Watching TV, reading, and conversing become challenging tasks as they experience attention and concentration problems. Difficulty focusing makes it challenging to organize one’s life and complete activities one at a time.
Traumatized people require experiences that contradict the physical paralysis and emotional helplessness that come along with traumatic experiences. They need to rely on their natural environment and social support system, feeling safe and depending on others for their safety and care. If their environment is not able to provide this, they should be able to access institutional resources.
They may have to identify the problems they face and work towards finding effective and healthy ways of coping. Victims of assault need the ability to differentiate between real-life threats and the tormenting irrational fears associated with their trauma. Some mindfulness breathing practices, grounding techniques, body relaxation methods, role-playing, guided self-dialogue and thought-stopping can be helpful.
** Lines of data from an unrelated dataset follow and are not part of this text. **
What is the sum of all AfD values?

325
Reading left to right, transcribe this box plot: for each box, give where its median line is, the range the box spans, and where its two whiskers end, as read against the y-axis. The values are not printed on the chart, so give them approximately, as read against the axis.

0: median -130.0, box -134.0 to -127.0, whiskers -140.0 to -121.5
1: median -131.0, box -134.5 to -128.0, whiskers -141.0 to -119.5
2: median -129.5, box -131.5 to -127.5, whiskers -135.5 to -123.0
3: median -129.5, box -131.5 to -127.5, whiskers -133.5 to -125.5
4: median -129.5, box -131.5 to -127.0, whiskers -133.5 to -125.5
They need to process the event by re-experiencing the event without feeling helpless. This doesn’t mean pushing the individual to feel retraumatized. Create a safe and comfortable environment for the person to retell their story in a manner that empowers them. Recognizing that the trauma isn’t relieved by remembering the event is crucial. The event is part of their history.
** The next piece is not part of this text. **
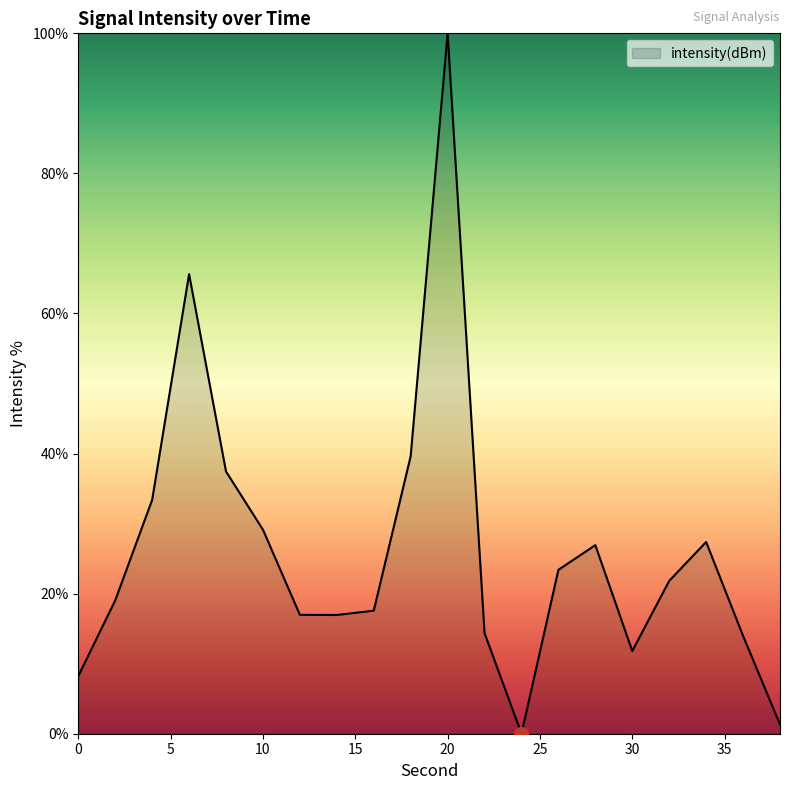

What is the maximum value shown in the chart?

100.0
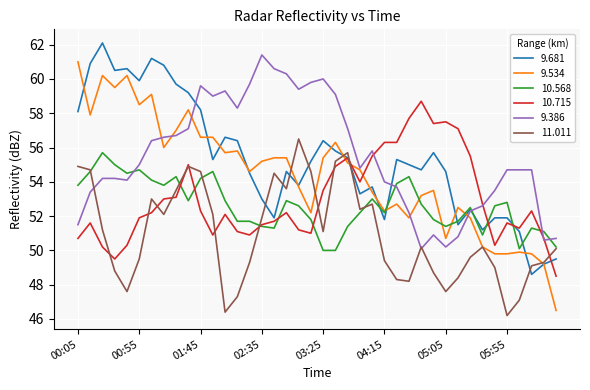

Which series ends up on top after the final intersection of 9.534 and 11.011?

11.011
Traditional exposure therapy can be helpful in overcoming traumatic intrusions yet new interventions like EMDR (Eye Movement Desensitization and Reprocessing Therapy) and ART (Accelerated Resolution Therapy) have been proven to be effective by research.
Bessel A. van der Kolk, a professor of Psychiatry at the Boston University School of Medicine, and known for his research on post-traumatic stress disorder, explains in his book, ‘The Body Keeps the Score: Brain, Mind and the Body in the Healing of trauma’, “ trauma is not just an event that took place sometime in the past; it is also the imprint left by that experience on mind, brain, and body. This imprint has ongoing consequences for how the human organism manages to survive in the present. Trauma results in a fundamental reorganization of the way the mind and brain manage perceptions. It changes not only how we think and what we think about, but also our very capacity to think.”
I hope this article provides insight into defining trauma, and understanding the prevalence of crime-causing traumatic experiences. Highlighting the importance of destigmatizing mental health. Proper care and support empower individuals, aiding their healing journey.